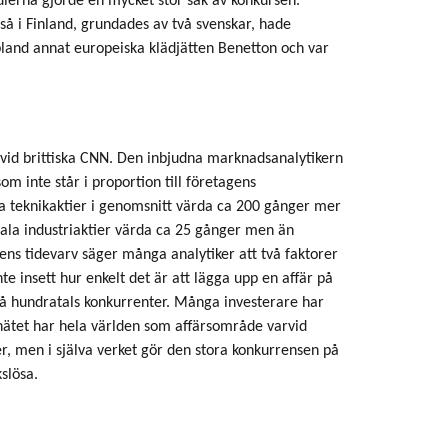
ierna gjorde en mycket stor sak av konkursen.
så i Finland, grundades av två svenskar, hade
 bland annat europeiska klädjätten Benetton och var
t vid brittiska CNN. Den inbjudna marknadsanalytikern
m inte står i proportion till företagens
a teknikaktier i genomsnitt värda ca 200 gånger mer
mala industriaktier värda ca 25 gånger men än
tens tidevarv säger många analytiker att två faktorer
te insett hur enkelt det är att lägga upp en affär på
få hundratals konkurrenter. Många investerare har
å nätet har hela världen som affärsområde varvid
r, men i själva verket gör den stora konkurrensen på
slösa.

# [Exercise goal]
All of the material above must be given again verbatim, except for the pictures.

# [Output]
ierna gjorde en mycket stor sak av konkursen.
så i Finland, grundades av två svenskar, hade
 bland annat europeiska klädjätten Benetton och var
t vid brittiska CNN. Den inbjudna marknadsanalytikern
m inte står i proportion till företagens
a teknikaktier i genomsnitt värda ca 200 gånger mer
mala industriaktier värda ca 25 gånger men än
tens tidevarv säger många analytiker att två faktorer
te insett hur enkelt det är att lägga upp en affär på
få hundratals konkurrenter. Många investerare har
å nätet har hela världen som affärsområde varvid
r, men i själva verket gör den stora konkurrensen på
slösa.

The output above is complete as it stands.